Tra l'altro, dice che durante il giorno i risultati sono attesi per sei persone, sospettate di COVID-19, tuttavia, i loro numeri potrebbero cambiare durante il giorno.
Nelle ore pomeridiane di ieri sera e nelle ore del mattino di oggi, abbiamo sei pazienti in attesa di risultati oggi, mentre altri possono essere stati accettati durante la mattina. Quindi questo numero differisce dall'accesso all'accesso, e non è che possiamo contare su molto. Ma quando avremo i risultati stasera, potremo parlare dei risultati. Il numero di persone che vengono alla clinica varia dall'orologio all'ora, perché alcuni possono venire al mattino, alcuni a mezzogiorno, alcuni in due ore, e così via, il Krasniqi aggiunge alla stampa del Kosovo.
Krasniqi ritiene che la fine della prima settimana e la seconda settimana di aprile potrebbe essere cruciale, tuttavia, secondo lui, dipende da quanto misure sono state rispettate finora da parte dei cittadini.
“Basato su quello che stiamo vedendo con il numero di persone infette che vengono rilasciate entro il giorno, con l'entità dell'epidemia del paese sembra essere stato ampiamente rispettato dai cittadini da parte delle raccomandazioni fornite dalle nostre istituzioni. Tuttavia, uno specchio più chiaro su se rispettare queste misure è previsto nei prossimi giorni, e prima della fine della seconda settimana di aprile, dalla metà di aprile in poi. Allora dipenderà interamente dal fatto che avremo un grande flusso di pazienti o meno, a proposito e dalla misura in cui queste raccomandazioni sono rispettate da parte dei cittadini, esplicando.

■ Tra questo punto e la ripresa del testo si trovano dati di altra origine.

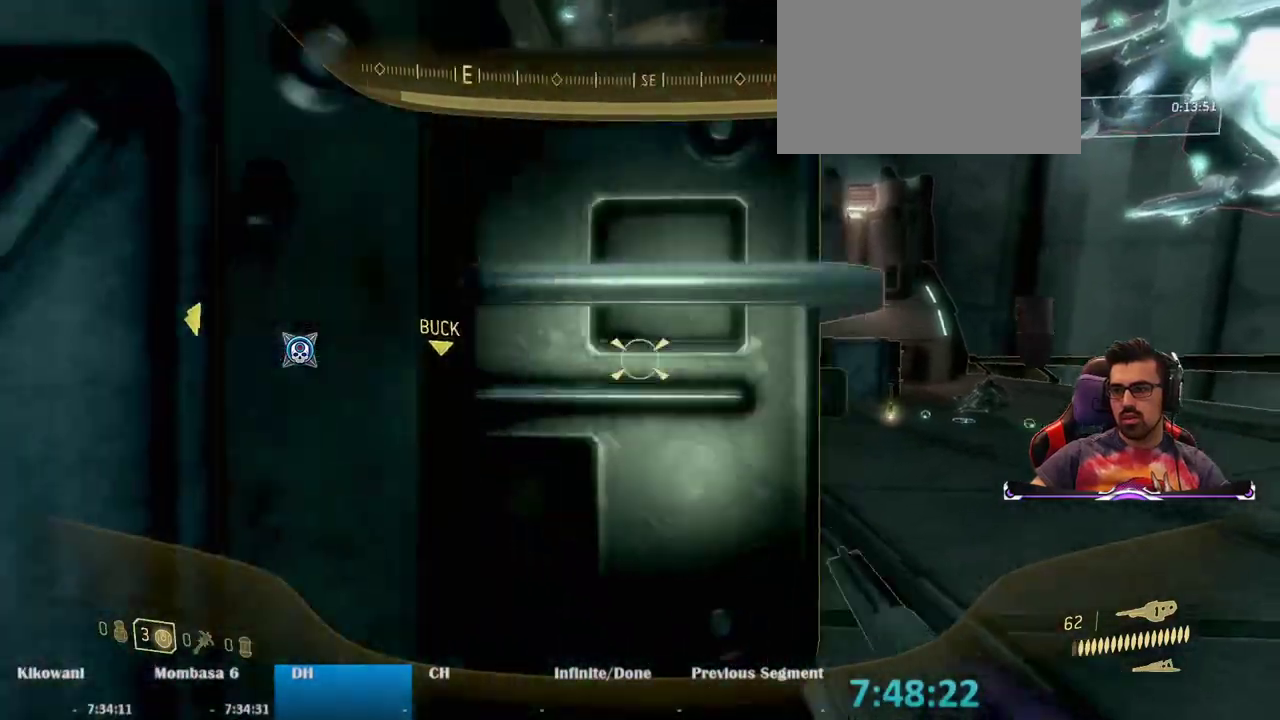
{"keys": ["f", "w"], "mouse": [], "events": [[133, "space", "down"], [283, "d", "up"], [333, "space", "up"], [467, "f", "down"]]}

Infectian Valbon Krasniqi per Kosova priss dice che attualmente il numero di infetti a livello del paese non è grande, spera che questo basso grado di diffusione della pandemica del paese continuerà. E consiglia ai cittadini di rispettare le raccomandazioni e le misure formulate dalle istituzioni.

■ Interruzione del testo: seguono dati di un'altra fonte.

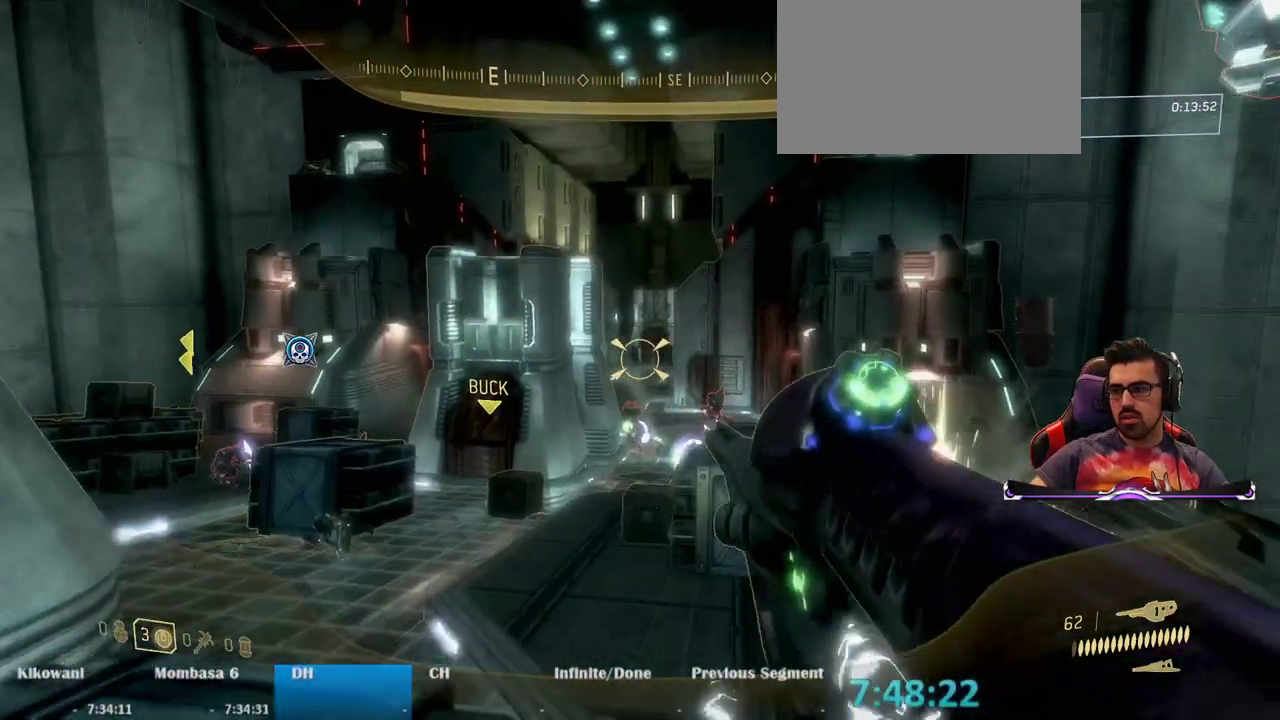
{"keys": ["w"], "mouse": [], "events": [[50, "f", "up"], [150, "f", "down"], [233, "f", "up"]]}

“Sappiamo che potrebbe essere difficile per i cittadini continuare a rimanere a casa, ma vi dico, avere una certa pazienza, rimanere a casa, obbedire alle misure. Non è sufficiente rimanere a casa perché sappiamo che devi uscire e comprare quello che ti serve, continuare a rispettare l'igiene personale. Se non incontri il virus per strada, se non incontri una persona con sintomi influenzali, e se non hai toccato problemi ambientali contaminati, allora la probabilità di ottenere l'infezione è piccola”, dice.
Finora sono state registrate 140 persone infettate da virus in Kosovo. Di loro, 23 hanno recuperato, dove sei di loro sono più di 60 anni di età. Nel frattempo, il giorno prima è stata segnata la prima vittima di questa pandemia, che aveva 84 anni.